-- SOURCE DOCUMENT --
If you were alive this weekend then you probably got wind of Sarah Palin’s emails. If you felt “engaged” then maybe you poured over them yourself. That’s because several news organizations including the New York Times, Washington Post and Huffington Post all scanned these documents and put them up for readers to scour over.
I tweeted: So NYT, WaPo + HuffPost are all crowdsourcing Sarah Palin’s emails. Great! But now we’re redundant in collaborative efforts. #slapsmyownface
I thought about writing more on this when I got home from IRE in Orlando, but life happens and I hoped the Tweet would suffice. Then I read Mandy Jenkins awesome post and got re-inspired. That’s right, I’m taking it old school to blogging instead of just tweeting.
From Mandy:
We all had boxes and boxes of printed emails of an ex-political official to go through. From the New York Times to Mother Jones/MSNBC/ProPublica, the Washington Post and my own employer – many national news sources spent enormous amounts of human capital to scan, upload, display, read, analyze and crowdsource Sarah Palin’s emails.
I remember back in 2006 working on Assignment Zero when “crowdsourcing” raised eyeballs and had people shaking their fists in the air. “Damn you kids and your crowdsourcing, get out of my news organization.” I certainly think it’s great that various entities had this natural motion to include readers. But I’m also a little concerned about a few trends here.
First and foremost as Mandy pointed out – there was serious overlap of effort. It’s great that almost every organization used DocumentCloud to upload the emails. But did we really need multiple instances of them? All of you could have agreed to lend one person to the scanning operation and cut your work load into a tenth.
Then the real “competition” could have gotten started which would involve a few things.
(a. User Interface. A huge part of any successful crowdsourced experiment is the user interface. I would love for somebody to do some research on all the crowdsourced experiments this weekend and do analysis on the various user interfaces created and what percentage of people got involved. That’s the kind of research that can help us figure out how to pin these things down in the future.

-- GIVEN DATA --
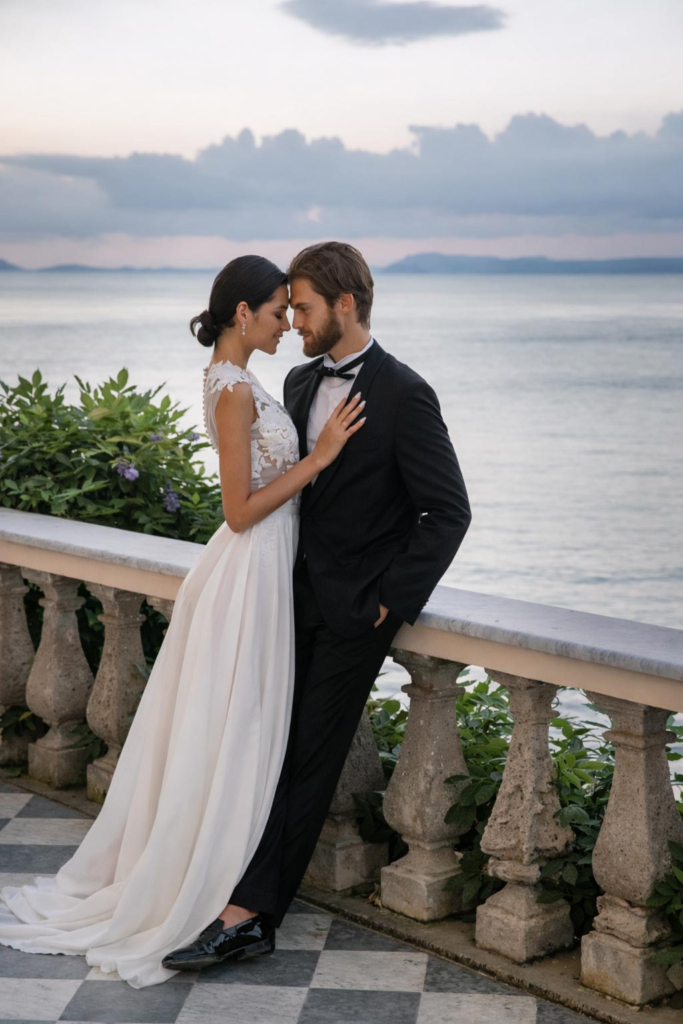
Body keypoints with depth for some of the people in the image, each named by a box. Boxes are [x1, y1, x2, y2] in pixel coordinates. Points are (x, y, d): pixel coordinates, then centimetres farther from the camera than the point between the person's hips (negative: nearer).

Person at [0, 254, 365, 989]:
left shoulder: (230, 380, 10)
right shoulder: (236, 392, -20)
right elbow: (242, 511, -20)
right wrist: (318, 457, -19)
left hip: (257, 568, 10)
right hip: (250, 574, -10)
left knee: (214, 735, 17)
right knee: (233, 740, 1)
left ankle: (165, 883, 29)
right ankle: (212, 907, 13)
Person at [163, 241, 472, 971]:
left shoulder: (403, 396, -13)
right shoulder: (300, 382, 10)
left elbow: (449, 512, -12)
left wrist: (393, 601, -12)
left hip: (356, 609, -7)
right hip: (298, 596, 7)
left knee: (309, 758, -2)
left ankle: (252, 911, 3)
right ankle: (245, 912, 9)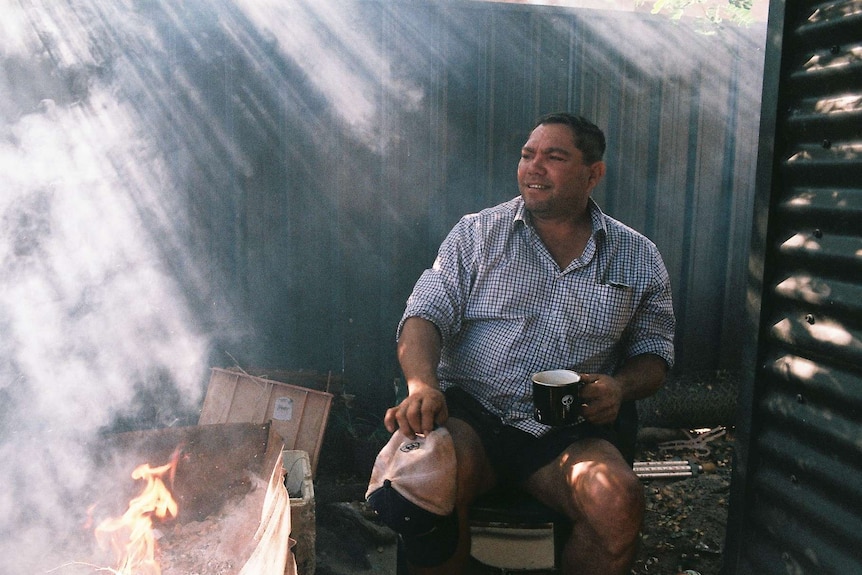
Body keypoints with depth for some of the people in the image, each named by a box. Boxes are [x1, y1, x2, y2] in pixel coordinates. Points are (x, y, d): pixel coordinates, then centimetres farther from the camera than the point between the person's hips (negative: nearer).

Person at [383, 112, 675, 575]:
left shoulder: (638, 258, 11)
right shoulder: (477, 233, 8)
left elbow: (654, 352, 18)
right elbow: (425, 314, -1)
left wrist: (619, 387, -6)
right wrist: (422, 385, -22)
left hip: (567, 432, 2)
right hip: (470, 413, -1)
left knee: (619, 501, -28)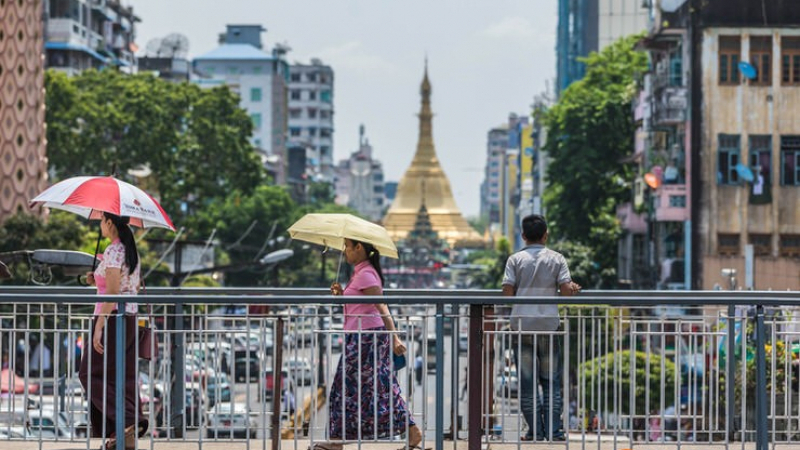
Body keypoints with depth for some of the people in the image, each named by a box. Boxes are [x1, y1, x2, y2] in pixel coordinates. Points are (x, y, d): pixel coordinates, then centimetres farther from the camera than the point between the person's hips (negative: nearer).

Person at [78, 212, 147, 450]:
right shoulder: (131, 250, 13)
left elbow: (112, 292, -21)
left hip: (112, 317, -9)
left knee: (92, 374, -2)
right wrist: (97, 280, 15)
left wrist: (99, 326, -22)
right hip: (130, 316, 9)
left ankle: (129, 420, -16)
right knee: (124, 376, 8)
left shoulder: (113, 251, -14)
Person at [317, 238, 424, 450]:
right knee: (383, 385, 9)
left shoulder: (365, 274, -14)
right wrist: (341, 294, 9)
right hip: (365, 335, 10)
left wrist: (394, 337, -26)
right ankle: (411, 430, 8)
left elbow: (382, 308, -21)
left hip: (365, 336, -10)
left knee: (348, 386, -2)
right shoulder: (360, 272, 16)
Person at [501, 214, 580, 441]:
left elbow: (507, 291, -7)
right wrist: (574, 287, 15)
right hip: (548, 324, 0)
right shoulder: (556, 259, 2)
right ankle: (553, 430, 2)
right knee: (551, 381, 7)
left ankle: (535, 430, 4)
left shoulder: (515, 259, 1)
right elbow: (566, 290, -6)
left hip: (522, 323, 0)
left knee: (527, 382, 5)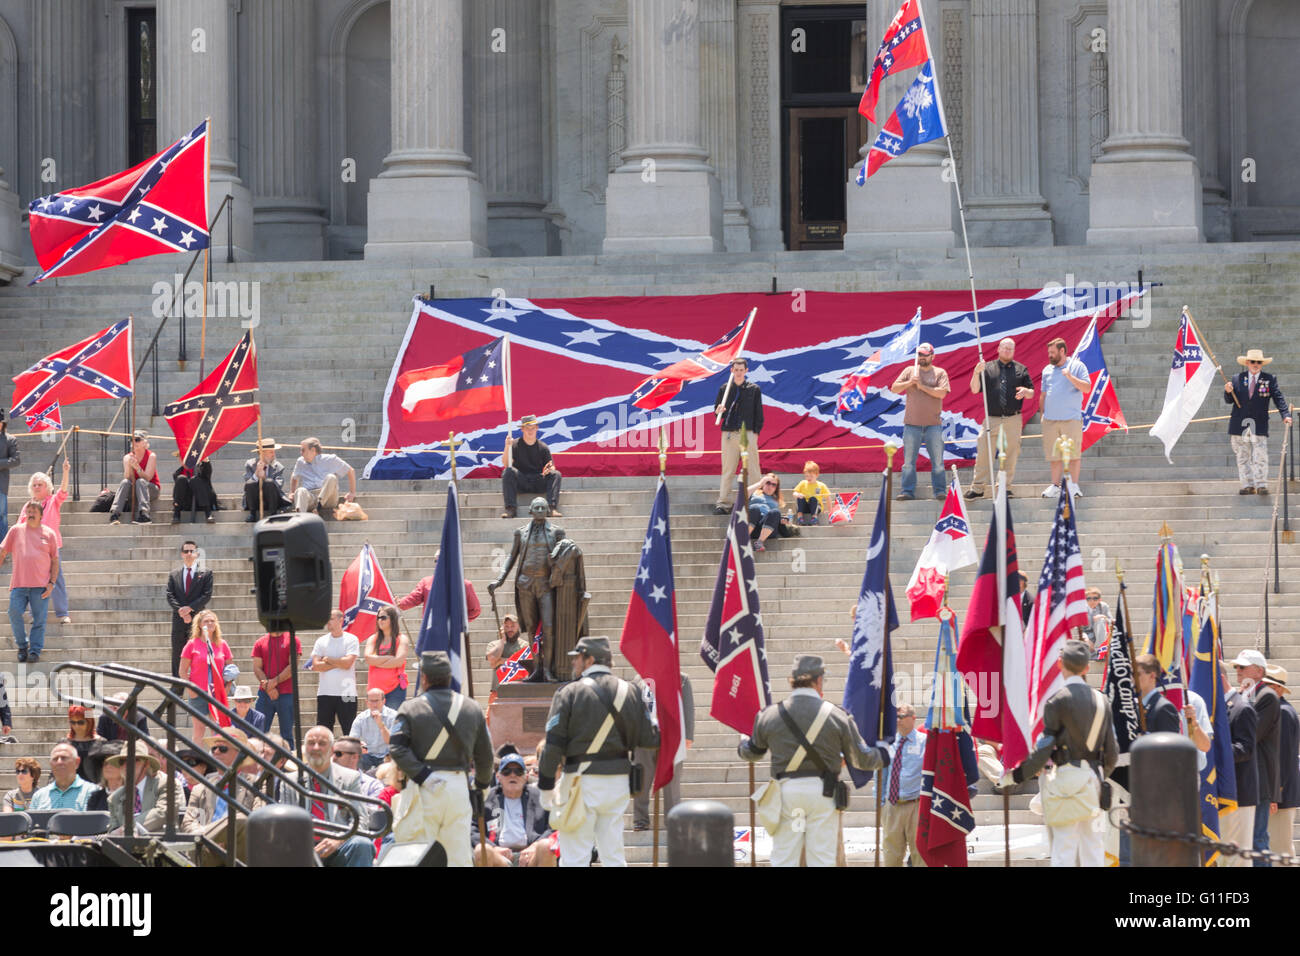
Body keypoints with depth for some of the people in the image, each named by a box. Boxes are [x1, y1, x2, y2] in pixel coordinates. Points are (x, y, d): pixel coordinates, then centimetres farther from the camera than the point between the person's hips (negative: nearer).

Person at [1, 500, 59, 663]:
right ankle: (22, 645, 8)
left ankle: (35, 651, 2)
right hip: (19, 584, 1)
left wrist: (52, 583, 0)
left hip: (41, 585, -1)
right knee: (14, 613, -11)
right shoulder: (16, 531, 12)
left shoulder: (48, 533, 9)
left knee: (39, 620, -4)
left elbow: (55, 560, 9)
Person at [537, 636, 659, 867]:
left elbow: (553, 744, -9)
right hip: (618, 782, 5)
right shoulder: (629, 692, 7)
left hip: (582, 782, -5)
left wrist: (546, 787, -3)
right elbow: (649, 738, 6)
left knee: (574, 858, -2)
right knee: (613, 856, 10)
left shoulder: (570, 692, -6)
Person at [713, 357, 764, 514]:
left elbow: (759, 414, 8)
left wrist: (756, 432, -3)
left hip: (748, 433, -1)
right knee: (728, 470, 0)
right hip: (729, 434, 1)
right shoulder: (724, 389, 12)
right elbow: (716, 411, 16)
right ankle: (723, 503, 1)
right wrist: (718, 412, -8)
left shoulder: (754, 389, 8)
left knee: (753, 469, -3)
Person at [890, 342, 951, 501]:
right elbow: (894, 388, 6)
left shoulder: (940, 373, 6)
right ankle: (908, 491, 1)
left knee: (937, 460, -2)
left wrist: (922, 386, -12)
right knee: (909, 460, -1)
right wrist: (909, 383, -10)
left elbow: (942, 393, -9)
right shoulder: (909, 371, 12)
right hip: (912, 423, 1)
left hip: (933, 424, -1)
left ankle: (940, 490, 1)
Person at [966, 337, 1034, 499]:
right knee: (983, 452, -7)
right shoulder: (988, 368, 10)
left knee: (1011, 452, 2)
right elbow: (975, 390, 4)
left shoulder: (1020, 370, 12)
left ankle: (1005, 486, 11)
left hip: (1013, 419, 1)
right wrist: (976, 373, -12)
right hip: (992, 418, -1)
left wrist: (1025, 391, -11)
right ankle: (977, 488, -3)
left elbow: (1032, 393, 13)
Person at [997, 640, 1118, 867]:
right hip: (1094, 777, 6)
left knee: (1063, 849, -4)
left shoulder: (1058, 700, -9)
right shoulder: (1101, 700, 9)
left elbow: (1043, 748, -12)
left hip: (1067, 780, -6)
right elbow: (1112, 751, 13)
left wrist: (1015, 776, -3)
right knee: (1092, 845, 9)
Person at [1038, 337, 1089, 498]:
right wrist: (1042, 413, 13)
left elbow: (1087, 388, -6)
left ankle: (1074, 485, 0)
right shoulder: (1047, 370, 16)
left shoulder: (1077, 366, 3)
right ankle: (1055, 485, 9)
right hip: (1050, 419, 4)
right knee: (1054, 454, 4)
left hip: (1071, 418, -4)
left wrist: (1071, 377, -17)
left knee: (1073, 453, -5)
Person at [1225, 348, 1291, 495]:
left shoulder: (1270, 379, 3)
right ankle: (1248, 485, 12)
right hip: (1239, 425, 2)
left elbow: (1278, 398, -3)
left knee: (1260, 456, -9)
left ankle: (1261, 485, -4)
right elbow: (1229, 400, 7)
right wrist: (1228, 391, -15)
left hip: (1259, 425, -2)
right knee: (1242, 457, 6)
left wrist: (1285, 415, -17)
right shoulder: (1237, 379, 7)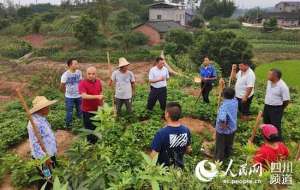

-- WHAT THIS EXERCISE ASKS --
1: Render the sentence "It's great that almost every organization used DocumentCloud to upload the emails." from the blog post about Sarah Palin's emails into Spanish.
2: Name every news organization that the blog post about Sarah Palin's emails mentions by name.
3: Continue the blog post about crowdsourcing Sarah Palin's emails, picking up after its final sentence.
The data above was drawn from a separate source with no connection to the blog post.

-- ANSWERS TO THIS EXERCISE --
1: Es genial que casi todas las organizaciones hayan usado DocumentCloud para subir los correos electrónicos.

2: New York Times, Washington Post, Huffington Post, Mother Jones, MSNBC, ProPublica

3:
(b. We can get over the “cool” factor of crowdsourcing now and really think about the best ways to implement it and absorb the information flow back from readers.
There is an irony in all this (hence the title). The best use of crowdsourcing (or distributed reporting) is for stories that really can’t be done by one single person. The Sarah Palin emails are a classic example. It would be impossible for one person to read over all her emails in a weekend. But by not working together news organizations defeated part of the purpose of crowdsourcing. Instead of getting the information to the public asap, they each had their own folks scanning and uploading the documents creating more work for an individual ie: a bottleneck.
Another important thing to keep in mind is that crowdsourcing doesn’t mean “no work” for individuals. Ask anyone in these organizations and I’m confident there was TONS going on. As readers go over emails they contact the news organization and then there’s a bottleneck where a few people have to analyze the information they are getting back (granted it’s filtered info) from the public. Perhaps it goes without saying but just in case – collaboration can and often does create MORE work.
- Collaboration REQUIRES transparency (hence my push for a transparent news process) and that means taking the time to communicate to the public about where in the reporting process we are.
- Collaboration requires communication – where physical proximity is lacking communication must excel.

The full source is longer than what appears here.